By the property of cancellation for groups it is an injective card. Therefore $ | Stab (ω) | ≤ | ω | = p ^ n $.

• Observe this

$$ | S | = pmatrix {p ^ nm \ p ^ n} = frac {(p ^ nm)!} {p ^ n! (p ^ mp ^ n)!} = prod_ {j = 0} ^ {p ^ n-1} frac {p ^ nm-j} {p ^ nj} = m prod_ {j = 1} ^ { p ^ n-1} frac {p ^ mj} {p ^ nj} $$

Note that if $ 1 ≤ j ≤ p ^ n – $ 1 then j is divisible by $ p $ at most $ n – $ 1 time. It means

this $ p ^ nm – j $ and $ p ^ n – j $ have the same number of $ p $ factors, namely the number of $ p $

factor of $ j. It means that

$$ m prod_ {j = 1} ^ {p ^ n-1} frac {p ^ m-j} {p ^ n-j} $$

do not have $ p $ factors.
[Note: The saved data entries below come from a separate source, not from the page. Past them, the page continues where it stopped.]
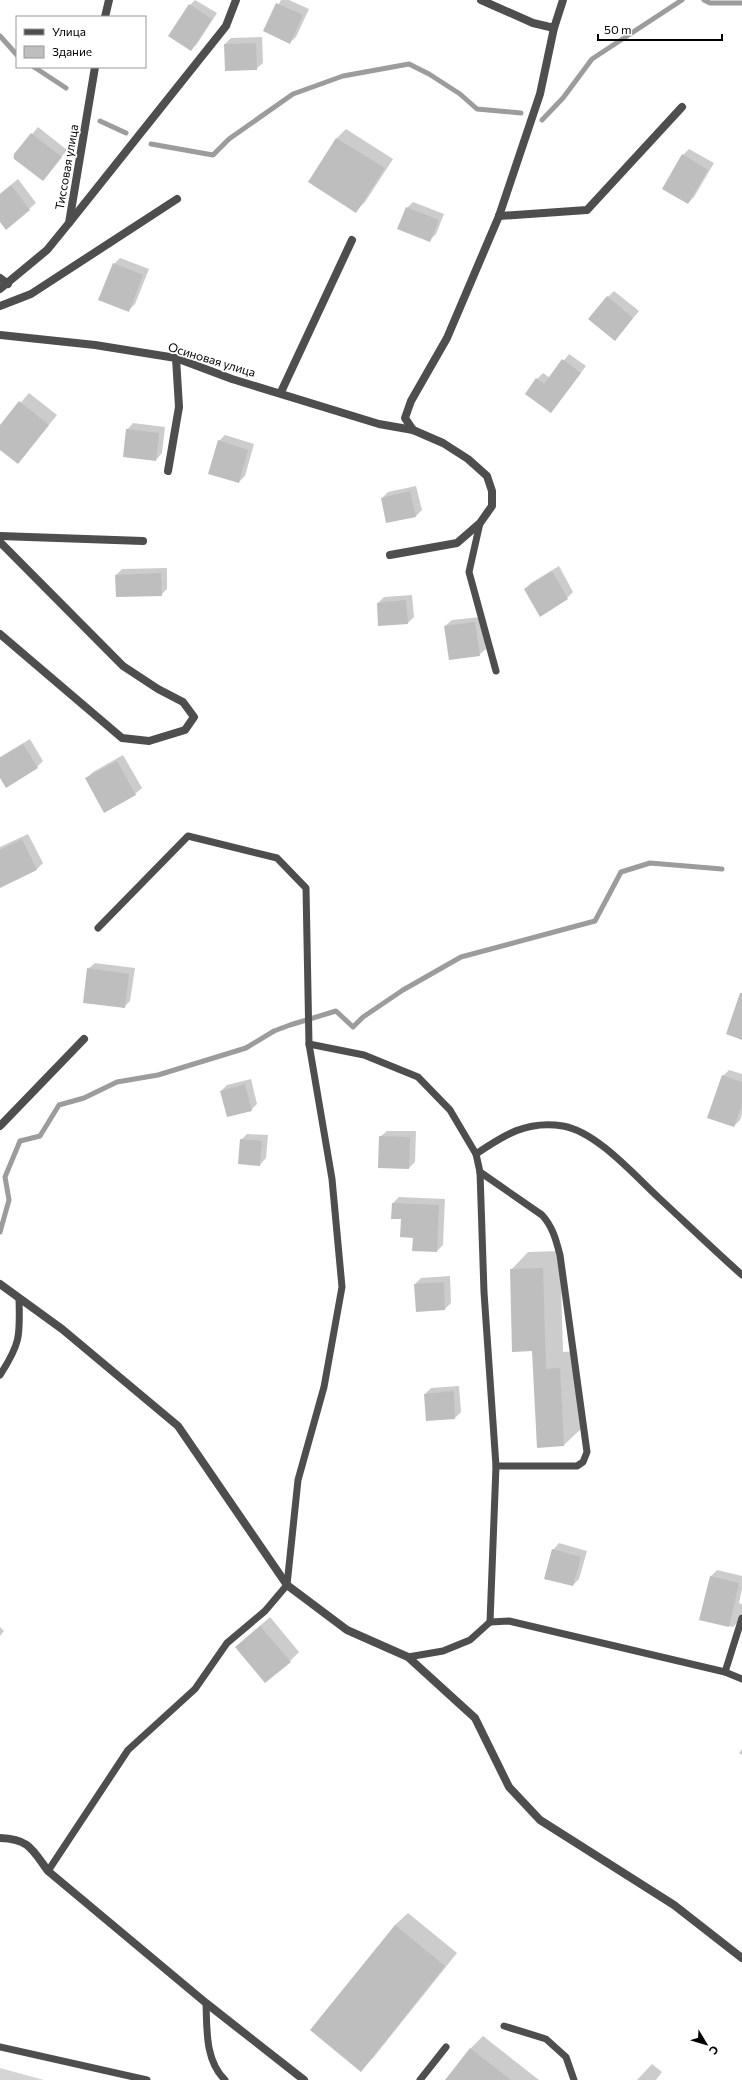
<svg xmlns="http://www.w3.org/2000/svg" width="742" height="2080" viewBox="0 0 742 2080" font-family="Commissioner,sans-serif">
	<rect width="100%" height="100%" fill="#fff"/>
	<!-- green -->
	<path fill="#d5d5d5" d="M0 2068 44 2080H0Z"/>
	<!-- shadow -->
	<g fill="#0003">
		<path d="M195 0 217 13 197 44 191 50 190 5Z"/>
		<path d="M281 0H289L309 9 296 37 289 43 264 31Z"/>
		<path d="M262 37 263 63 256 69 225 44 231 38Z"/>
		<path d="M38 127 67 150 43 180 13 157Z"/>
		<path d="M346 129 393 159 365 202 356 211 309 182 337 138Z"/>
		<path d="M689 149 714 163 694 197 688 203 683 155Z"/>
		<path d="M18 179 36 203 29 209 0 221V194Z"/>
		<path d="M413 202 444 214 436 234 430 240 407 208Z"/>
		<path d="M120 258 149 269 135 304 129 310 114 264Z"/>
		<path d="M614 291 639 311 621 333 608 297Z"/>
		<path d="M569 354 586 366 551 412 537 379 543 373 550 378Z"/>
		<path d="M29 393 57 415 18 463 0 449V427Z"/>
		<path d="M133 423 165 427 162 453 156 460 127 430Z"/>
		<path d="M225 435 254 444 245 476 239 482 219 441Z"/>
		<path d="M416 486 422 510 416 516 382 498 388 492Z"/>
		<path d="M559 566 573 592 567 598 525 589 531 583Z"/>
		<path d="M167 568V589L161 595 116 575 122 569Z"/>
		<path d="M412 595 414 617 408 623 378 603 384 597Z"/>
		<path d="M481 617 486 649 479 655 445 626 452 620Z"/>
		<path d="M30 739 43 761 37 767 0 776V757Z"/>
		<path d="M123 755 142 788 135 794 86 779 93 772Z"/>
		<path d="M28 834 43 863 37 869 0 887V847Z"/>
		<path d="M95 963 135 968 130 1001 124 1007 88 969Z"/>
		<path d="M729 1070 742 1074V1114L740 1120 734 1126 723 1076Z"/>
		<path d="M251 1079 257 1104 251 1110 221 1091 227 1085Z"/>
		<path d="M387 1131H416L415 1162 409 1168 380 1137Z"/>
		<path d="M247 1134 268 1135 266 1158 260 1165 241 1140Z"/>
		<path d="M399 1197 445 1199 443 1245 437 1251 414 1237 393 1203Z"/>
		<path d="M560 1251 563 1352 577 1351 582 1428 564 1445 532 1350 511 1270 528 1252Z"/>
		<path d="M450 1276 451 1303 445 1309 417 1311 415 1284 421 1278Z"/>
		<path d="M459 1386 461 1412 455 1418 427 1420 425 1394 431 1388Z"/>
		<path d="M559 1543 587 1551 579 1579 573 1585 553 1550Z"/>
		<path d="M717 1570 742 1576V1589L739 1603 742 1604V1613L739 1621 733 1627 700 1619 711 1576Z"/>
		<path d="M270 1617 299 1652 290 1661 236 1647Z"/>
		<path d="M0 1627 4 1631 0 1636Z"/>
		<path d="M742 1749V1755L739 1753Z"/>
		<path d="M408 1913 457 1953 373 2058 361 2070 395 1925Z"/>
		<path d="M483 2036 539 2080H446L471 2048Z"/>
		<path d="M652 2064 662 2072 656 2080H637Z"/>
	</g>
	<g fill="none" stroke-linecap="round" stroke-linejoin="round">
		<!-- stream -->
		<g stroke="#9c9c9c" stroke-width="5">
			<path d="M704 0 710 3H742"/>
			<path d="M0 36 17 55"/>
			<path d="M34 67 66 88"/>
			<path d="M542 120 563 98 592 59 682 0"/>
			<path d="M100 121 126 133"/>
			<path d="M151 144 213 155 229 139 293 94 343 76 409 64 429 74 460 94 477 109 521 113"/>
			<path d="M0 1232 9 1200 5 1177 20 1141 40 1136 59 1105 84 1098 117 1082 158 1075 246 1048 274 1031 290 1025 336 1011 353 1027 363 1017 403 990 461 957 595 921 621 872 650 863 722 869"/>
		</g>
	</g>
	<!-- building -->
	<g fill="#bebebe">
		<path d="M276 3 303 15 290 44 263 31Z"/>
		<path d="M189 4 212 19 191 51 168 36Z"/>
		<path d="M256 43 257 70 225 71 224 44Z"/>
		<path d="M31 133 62 157 43 181 14 159V154Z"/>
		<path d="M336 138 385 168 356 213 308 182Z"/>
		<path d="M682 154 708 170 688 204 662 189Z"/>
		<path d="M11 185 30 210 6 230 0 222V194Z"/>
		<path d="M406 207 439 220 430 242 397 229Z"/>
		<path d="M113 263 143 275 129 312 98 300Z"/>
		<path d="M607 296 633 318 615 341 588 319Z"/>
		<path d="M562 359 581 373 551 413 525 394 536 378 544 384Z"/>
		<path d="M19 401 49 425 18 464 0 450V425Z"/>
		<path d="M126 429 159 433 156 461 123 457Z"/>
		<path d="M218 440 248 450 239 483 208 474Z"/>
		<path d="M410 491 416 517 386 523 381 498Z"/>
		<path d="M552 571 568 599 540 617 524 589Z"/>
		<path d="M161 573 162 596 116 597 115 575Z"/>
		<path d="M406 600 408 624 378 626 377 603Z"/>
		<path d="M475 622 480 656 449 660 444 626Z"/>
		<path d="M23 744 38 768 6 788 0 778V758Z"/>
		<path d="M117 761 136 795 104 813 85 778Z"/>
		<path d="M22 839 37 870 0 888V850Z"/>
		<path d="M87 968 129 974 125 1008 83 1003Z"/>
		<path d="M740 993H742V1040L726 1034Z"/>
		<path d="M722 1075 742 1082V1104L734 1127 707 1118Z"/>
		<path d="M245 1084 252 1111 227 1117 220 1091Z"/>
		<path d="M379 1136 410 1137 409 1169 378 1168Z"/>
		<path d="M240 1139 262 1141 260 1166 238 1164Z"/>
		<path d="M392 1203 439 1205 437 1252 412 1251 413 1238 400 1237 401 1219H391Z"/>
		<path d="M543 1268 546 1369 560 1368 564 1446 537 1448 532 1351 512 1352 510 1269Z"/>
		<path d="M444 1282 445 1310 416 1312 414 1284Z"/>
		<path d="M454 1391 455 1419 426 1421 424 1394Z"/>
		<path d="M552 1549 581 1557 573 1586 544 1579Z"/>
		<path d="M710 1576 739 1583 729 1627 699 1620Z"/>
		<path d="M260 1626 291 1662 265 1683 235 1647Z"/>
		<path d="M395 1925 445 1966 361 2072 310 2030Z"/>
		<path d="M470 2048 511 2080H445Z"/>
	</g>
	<g fill="none" stroke-linecap="round" stroke-linejoin="round">
		<!-- lane -->
		<g stroke="#4e4e4e" stroke-width="7">
			<path d="M480 523 469 572 496 671"/>
			<path d="M309 1044 364 1055 418 1077 450 1110 476 1154 480 1172 484 1292 496 1466 490 1622"/>
			<path d="M476 1154C504 1135 527 1120 563 1126 597 1132 634 1175 659 1198 687 1224 714 1250 742 1275"/>
			<path d="M480 1172 542 1215C553 1227 556 1240 560 1255L587 1452 583 1462 577 1466H496"/>
			<path d="M0 1375C21 1343 20 1335 19 1299"/>
			<path d="M408 1657 443 1651 470 1640 490 1622 509 1621 725 1672 742 1679"/>
			<path d="M725 1672 742 1618"/>
			<path d="M48 1871 128 1750 195 1689 227 1643 265 1611 287 1585 298 1480 324 1387 342 1287 332 1179 309 1044 306 888 277 858 188 836 98 928"/>
			<path d="M206 2003C207 2030 205 2060 225 2080"/>
			<path d="M504 2026 546 2039 566 2057 574 2080"/>
			<path d="M0 2047 147 2080"/>
			<path d="M420 2080 446 2047"/>
		</g>
		<!-- street -->
		<g stroke="#4e4e4e" stroke-width="8">
			<path d="M481 0 533 23 554 28 563 0"/>
			<path d="M105 17 109 0"/>
			<path d="M499 216 587 210 682 107"/>
			<path d="M69 223 226 26 236 0"/>
			<path d="M0 278 8 284"/>
			<path d="M0 289 47 250 69 223 95 67"/>
			<path d="M0 306 31 294 177 199"/>
			<path d="M0 335 95 345 176 358 232 379 379 424 413 430 443 443 468 459 487 476 492 491V506L480 523 457 543 390 555"/>
			<path d="M281 392 352 240"/>
			<path d="M413 430 405 418 411 401 447 338 499 216 540 94 554 28"/>
			<path d="M168 471 179 407 176 358"/>
			<path d="M0 536 143 541"/>
			<path d="M0 542 123 666 158 689 183 702 194 717 185 730 149 741 122 738 0 634"/>
			<path d="M0 1126 84 1039"/>
			<path d="M0 1284 62 1329 178 1426 287 1585 347 1630 408 1657 475 1718 509 1787 540 1820 674 1905 742 1958"/>
			<path d="M0 1838C29 1839 32 1849 48 1871L206 2003 304 2080"/>
		</g>
	</g>
	<g text-anchor="middle" dominant-baseline="central" stroke-width="3.5" stroke-linejoin="round" paint-order="stroke">
		<!-- street labels -->
		<g font-size="12" fill="#000" stroke="#fff">
			<text transform="translate(66 167) rotate(-80)">Тиссовая улица</text>
			<text transform="translate(212 359) rotate(17)">Осиновая улица</text>
		</g>
	</g>
	<!-- legend -->
	<rect x="16" y="16" width="130" height="52" fill="#ffffff" stroke="#999999"/>
	<rect x="24" y="29" width="20" height="6" fill="#4e4e4e" stroke="#999999"/>
	<text x="52" y="36" font-size="12" fill="#000000">Улица</text>
	<rect x="24" y="46" width="20" height="12" fill="#bebebe" stroke="#999999"/>
	<text x="52" y="56" font-size="12" fill="#000000">Здание</text>
	<!-- north arrow -->
	<g transform="translate(706 2044) rotate(128)" stroke="#ffffff" stroke-width="3" paint-order="stroke">
	<path d="M0-3L7 15L0 10L-7 15Z" fill="#000000"/>
	<text y="-6" font-size="11" font-weight="bold" text-anchor="middle" fill="#000000">С</text>
	</g>
	<!-- scale -->
	<path d="M598 34v6h124v-6" fill="none" stroke="#000000" stroke-width="2"/>
	<text x="604" y="34" font-size="12" fill="#000000" stroke="#ffffff" stroke-width="3" paint-order="stroke">50 m</text>
</svg>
Therefore $ | S | = p ^ rv $, or $ HCF (p, v) = $ 1.

## Now remember that $ S $ is the disjoint union of the orbits of our action of $ G $ sure $ S $.

Therefore

there must be a $ ∈ S $ such as $ | Orb (ω) | = p ^ st $, or $ s ≤ r $ and $ HCF (p, t) = $ 1.

By

the orbiting theorem we know that $ | Stab (ω) | = p ^ {n + r – s} frac {u} {t} $.

Because $ | Stab (ω) | ∈ N $

and $ u $ and $ t $ are coprime to $ p $, we can deduce $ frac {u} {t} N $. Therefore $ | Stab (ω) | ≥ p ^ n $.

• For this choice of S, Stab () is a subgroup of size pn.

So I do not understand this line:

Now remember that $ S $ is the disjoint union of the orbits of our action

of $ G $ sure $ S $.

What does it mean? for example, if take $ G $ as $ Sym_3 = {e, a, b, c, d, f } $, the transformers of a triangle, where $ a $, $ b $ are counterclockwise and clockwise rotation; $ c $,$ d $,and $ f $ like reflections. Let $ p = $ 3, $ n = $ 1, $ m = $ 2.

then $ S $ would be the set of all subsets of $ Sym_3 $ size $ 3 $. Picking $ 3 $ elements of $ 6 $ at $ pmatrix {6 \ 3} = $ 20 choice, so $ S $ at the size of $ 20 $to know

$$ S = {{{e, a, b }, {e, a, c }, {e, a, d }, {e, a, f }, {e, b, c }, {e, b, d }, {e, b, f }, {e, c, d }, {e, c, f }, {e, d, f ,

{a, b, c }, {a, b, d }, {a, b, f }, {a, c, d }, {a, c, f }, {a, d, f },

{b, c, d }, {b, c, f }, {b, d, f }, {c, d, f } $$

So, what disjointed orbits formed this $ S $?